A lot of you will be aware of Colonel Tim Collins. He gave a very stirring speech to his troops.
Well according to many news outlets he may be in a bit of trouble. This Times article says
So early days and the man himself is denying all charges. Witch hunt or not this story seems to have legs. It will run and run and stir up crap from both sides no doubt.
In a wartime situation, prosecuting an officer on the last two charges would seem to be a witch-hunt. Concerning pistol-whipping a civic leader, more details would have to be made available before I offer an opinion.
I don’t see that there is much debate here. If he did actually kick POWs and pistol whip a civic leader then of course he should be prosecuted for breaking the Geneva Convention. I wouldn’t think firing at the ground near civilians would justify prosecution though. If he didn’t do any of these things then he shouldn’t.
We really need more facts about this to debate anything, and it doesn’t look like the MoD is going to release any information for now.
i’m all for an objective war crimes investigation. It will mildly satiate cynics who want the coalition to be portrayed as war criminals by showing that coaltion troops & officers will be held accountable for legitimate violations. Just as long as the investigation is objective.
yojimbo: If this was an American Colonel being investigated then i’m sure it would have generated a heated argument!
According to this story though it is an American officer who is making the allegations. It sounds unlikely that someone who would make the speech he did would then risk his reputation by breaking the rules of war. But then why would an American officer lie to smear an allied British officer?
reading the papers today the insinuation was that it was an american who got annoyed at Tim Collins for chewing him out. What is interesting is that the UK military is backing off supporting Collins, alledgely because he is not from the right sort of ba ckgound and being too outspoken (being from Northerm Irish descent)
It goes without saying that all alleged breaches of the Geneva Convention should be investigated and appropriate action taken.
However.
from Pjen’s link
When some elements of the Press and Public are howling for looters to be shot on sight, this seems (to me) to be a more proportionate response.
As to the motives of Major Re Biastre, this linkmay provide a clue.
Of course I don’t know what actually happened (I wasn’t there) and consequently I don’t know if Lt. Col.
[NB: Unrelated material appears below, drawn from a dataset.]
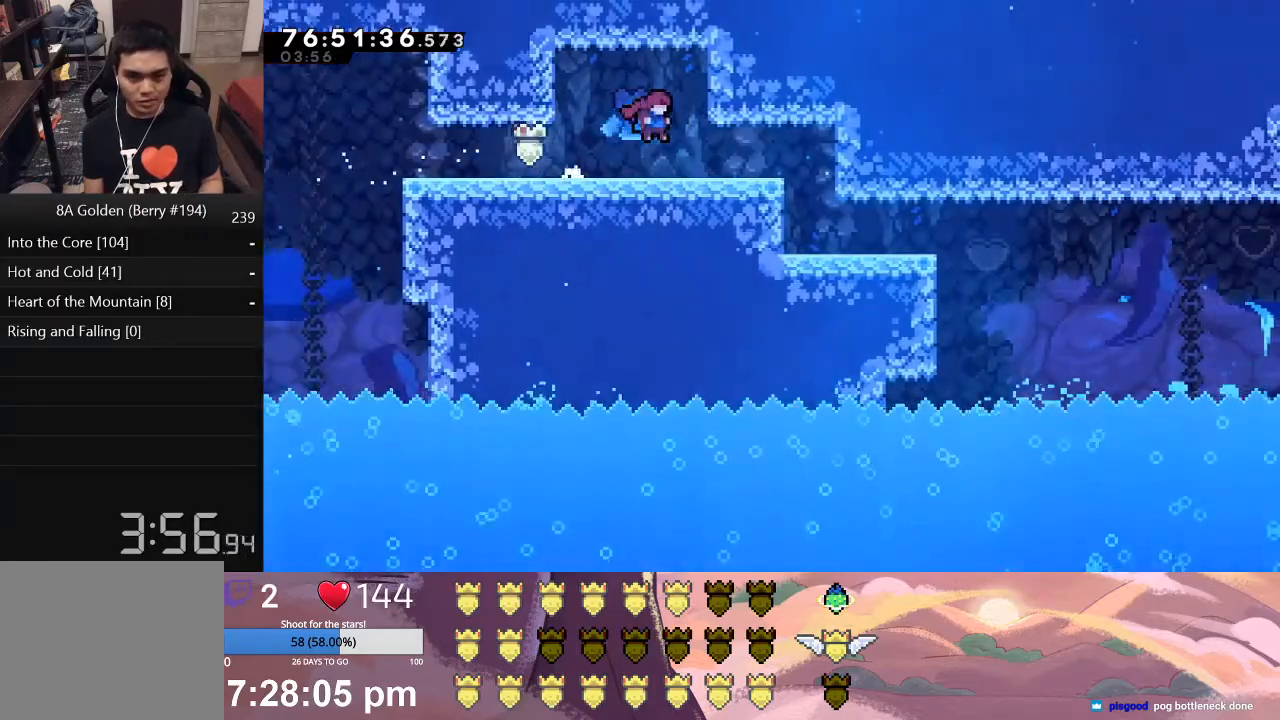
{"buttons": [], "left_stick": "center", "events": [[483, "DPAD_RIGHT", "up"]]}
Collins’ fears were justified or reasonable.
However, as much as I dislike the common practise of attacking the messenger rather than the message (a mainstay of the UK government’s response to criticiism), I am wondering what action will be taken (or has been taken) in respect of Major De Biastre’s wilful disobedience of a lawful order from a superior officer.
AFAIK wilful disobedience may be defended if the order is not lawful, but it may not be defended if the junior merely dislikes or resents the command. Perhaps somebody who knows QR or the US equivalent can enlighten us.
According to today’s Sunday Times, De Biastre already received punishment for defying orders - a dressing-down from Collins, for which he made De Biastre wait 45 minutes. According to another (named) US officer, it was after this that De Biastre lodged his complaint, “out of spite”.
According to the Telegraph today, Collins has been totally vindicated. It trnspires that his accuser never saw any of the alleged incidents and his main source was a Baathist informer.
I hope that De Biastre is subject to discipline himself.
Honestly, if the WORST accusation was hitting someone… I mean, you have to pick your battles. If you want to uphold the Genevan Convention, I’d rather go after the alleged war criminals who might have actually killed someone. There’s so many of them in Bosnia (and parts abroad where they fled to after the war) I don’t think the country has enough rope to hang them all.
Sounds like De Biastre is being a prick of the highest order. Assuming this was just a vindictive bout, I certainly hope this reflects on De Biastre at his next review, if not sooner. Certainly, this was ‘conduct unbecoming…’. IMO.
My original understanding of this was as per that Ananova link posted by jhonhcole; a small group of US part-time soldiers were attached to the Irish for recon, Colonel roasted them regularly for not being up to the mark (as is his style), someone in the US detachment decided to get revenge after the war by smearing Colonel with no-smoke-without-fire accusations – at least that’s the story that came out the backdoor of the MOD at the time all this blew up.
For a reason I’m not sure of, a reported on the Evening Standard was good for sources on this one (thislondon.co.uk, I belive).
I know he wasn’t popular with his fellow Officers in other Regiments because of the eve-of-battle speech, but I understand it wasn’t any of them who fingered him.
Anyway, whoever did the smearing presumably think they got the job intended.